In 2005, Flintoff, Jones and Giles all made crucial contributions with the bat, especially Flintoff. It sort of covered for the fact that Jones dropped a few too many easy balls and Giles was no Shane Warne. But they held it together long enough for England to win the series.
England's coach, Duncan Fletcher, loved all rounders, having been one himself (or kind off - his record suggests a bowler useful with the bat). He was big on England having an all rounder and when Flintoff discovered that magic vein of form, Fletcher seemed like a genius. The 5-1-1-4 formula was the way to go! Fletcher also loved bowlers who were handy with the bat, like Shane Udal, or batters handy with a ball like Paul Collingwood.
They kept this formula in Pakistan, losing the test series 2-0. In India for the first test they tried 5-2-1-3 formula, teaming Flintoff with Ian Blackwell, a batting all rounder (he averaged nearly 40 with the bat but less than two wickets a game with the ball) who was played as spinner. It resulted in a draw. They went back to one all rounder for the 2nd test which they lost, but won the 3rd game (Flintoff getting two fifties). So clearly the formula worked - so long as Flintoff contributed with the bat.
At home in the summer of 2006, England kept the 5-1-4 formula for the first test, where they should have won but couldn't push it over the line. They won the second test, lost the third.
The side was feeling unbalanced by this stage - England had lost Giles to injury, so lacked a decent number eight batsman to make up for Flintoff's weakness at six. They had discovered in Monty Panesar a spin bowler who was much better than Giles - England's batting was forever weak.
Then Flintoff fell injured and England resorted to a 6-1-4 formula for the series against Pakistan - which they won handsomely 3-0. Rather it was 2-0 with one victory due to forfeit. But still, it was a good result.

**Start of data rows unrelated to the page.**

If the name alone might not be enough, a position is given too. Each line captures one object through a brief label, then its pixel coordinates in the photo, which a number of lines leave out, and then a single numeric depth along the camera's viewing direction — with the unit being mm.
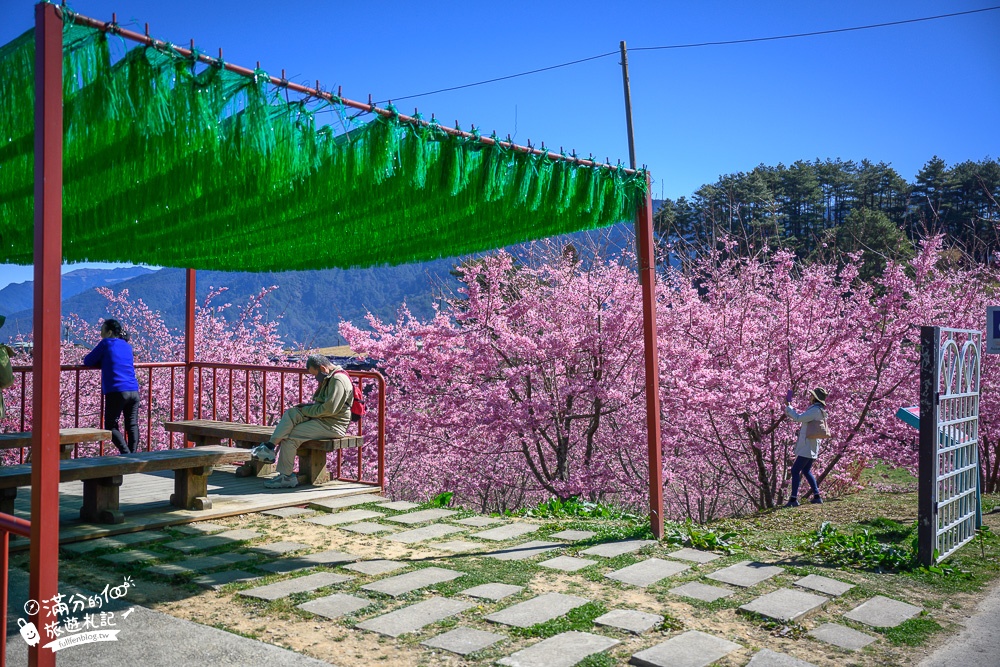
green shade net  3287
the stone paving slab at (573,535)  5734
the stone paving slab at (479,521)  6149
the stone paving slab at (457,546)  5344
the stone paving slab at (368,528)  5832
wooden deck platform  5637
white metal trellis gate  5180
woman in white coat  8867
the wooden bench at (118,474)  5270
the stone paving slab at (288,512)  6371
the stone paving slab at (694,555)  5176
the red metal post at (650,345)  5781
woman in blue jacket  7836
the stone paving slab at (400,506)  6629
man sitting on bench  7059
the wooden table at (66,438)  6254
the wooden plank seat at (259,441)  7113
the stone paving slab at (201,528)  5703
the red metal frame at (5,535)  2639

England's team in many ways looked stronger than that 2005 line up: Pietersen, Trescothick and Strauss were still there; Bell and Collingwood had flowered, Cook had emerged; Harmison and Hoggard were still potent, Mahmood/Anderson offered good support; Jones had been replaced by a genuinely talented keeper in Chris Read, and Giles by a decent spinner in Panesar.
England had reason to believe they had the players to ensure a tough Ashes defence.

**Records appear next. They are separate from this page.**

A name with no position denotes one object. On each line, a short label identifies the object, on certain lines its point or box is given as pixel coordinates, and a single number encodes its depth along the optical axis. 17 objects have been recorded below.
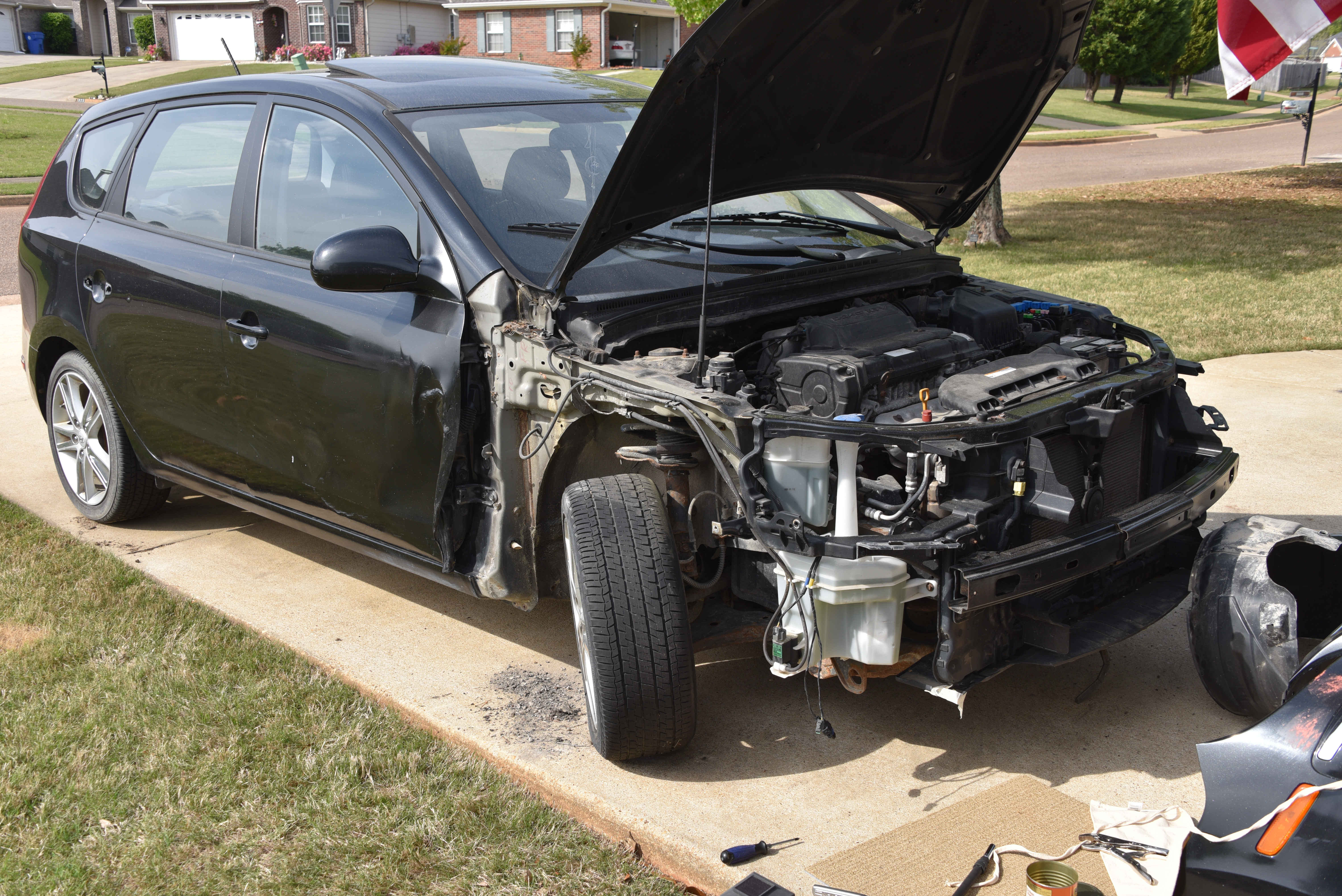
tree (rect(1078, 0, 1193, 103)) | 39.19
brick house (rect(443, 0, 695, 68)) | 46.16
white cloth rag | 2.74
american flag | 6.59
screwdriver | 2.98
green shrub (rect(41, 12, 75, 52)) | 60.12
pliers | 2.84
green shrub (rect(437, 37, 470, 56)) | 44.16
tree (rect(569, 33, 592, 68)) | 44.66
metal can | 2.61
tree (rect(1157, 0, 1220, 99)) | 44.28
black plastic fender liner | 3.49
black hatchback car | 3.15
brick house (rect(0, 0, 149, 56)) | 58.97
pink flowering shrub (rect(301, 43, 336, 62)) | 46.28
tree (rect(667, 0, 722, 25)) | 16.08
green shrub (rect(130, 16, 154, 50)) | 56.28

That is, until Flintoff recovered from injury.
Now Flintoff could have been slotted in at number seven, replacing Mahmood or Anderson, meaning England had a devastating counter-attack option available at seven - like Australia had with Gilchrist.
But Fletcher was wedded to the idea of a five man attack so the bowlers could rest and wouldn't have to work hard.

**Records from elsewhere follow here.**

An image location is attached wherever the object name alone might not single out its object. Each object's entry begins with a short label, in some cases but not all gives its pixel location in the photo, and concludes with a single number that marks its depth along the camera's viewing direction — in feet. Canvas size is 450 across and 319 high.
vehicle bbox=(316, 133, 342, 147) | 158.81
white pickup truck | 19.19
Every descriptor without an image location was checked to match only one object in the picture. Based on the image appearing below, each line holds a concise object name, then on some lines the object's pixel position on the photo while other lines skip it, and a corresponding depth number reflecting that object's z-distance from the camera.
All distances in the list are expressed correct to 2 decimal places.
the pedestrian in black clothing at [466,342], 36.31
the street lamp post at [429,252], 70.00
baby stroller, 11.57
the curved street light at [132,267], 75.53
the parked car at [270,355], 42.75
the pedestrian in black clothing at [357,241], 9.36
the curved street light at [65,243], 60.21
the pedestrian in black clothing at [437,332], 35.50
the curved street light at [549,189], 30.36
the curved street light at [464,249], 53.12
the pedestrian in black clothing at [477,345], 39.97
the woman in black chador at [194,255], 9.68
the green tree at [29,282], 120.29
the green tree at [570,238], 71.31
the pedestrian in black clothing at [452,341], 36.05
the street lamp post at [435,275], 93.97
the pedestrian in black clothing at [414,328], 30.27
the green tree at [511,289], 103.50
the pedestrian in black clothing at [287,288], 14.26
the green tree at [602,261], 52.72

This meant the team had to be completely restructured. If Flintoff played at six, then the English tail essentially started from there, which meant the batting quality of the lower order had to be boosted. So Panesar was dropped for Giles, a lesser bowler but better batter, and Read made way for Jones, a worse keeper but better batsman.
England's first test team thus had Flintoff at six, a third rate keeper who cost England a lot of runs by dropping balls at seven, a mediocre bowler at eight. Fletcher was trying to repeat the past. Only this time England were slaughtered. Giles and Jones got their little "useful tallies" in the second innings but not enough to stop the onslaught.
England managed to lose the second test despite declaring at 6-551 in the first innings. The batting was weak and collapsed horridly in their second dig, and the much vaunted five man attack couldn't stop Australia's batters from piling on the runs.
Changes were made for the third test, with Panesar being brought in for Giles and promptly taking eight wickets, but England still used the 5-1-1-4 combo and still got thrashed. They dropped Jones for Read in the fourth test but still kept Flintoff at six and were beaten. Ditto in the fifth test.
It was an insanity that was barely commented on at the time. Flintoff was clearly not up to batting in the top six, but Fletcher insisted on doing it anyway - as a result he dickered with the rest of the team with disastrous results.
In hindsight the best thing for England would have been if Flintoff had been injured. Strauss was a good captain and would later take England to being the number one team in the world (without an all rounder). But since he was available to play they should have used Joyce at six, Flintoff at seven and used Read and Panesar all summer.
I still think Australia would have won (they were playing at home, their hunger was too great) but it wouldn't have been 5-0.
(Incidentally after the Ashes, Flintoff became injured, England used the 6-1-4 formation and beat the West Indies 3-0. They did lose 1-0 to India and Sri Lanka though.)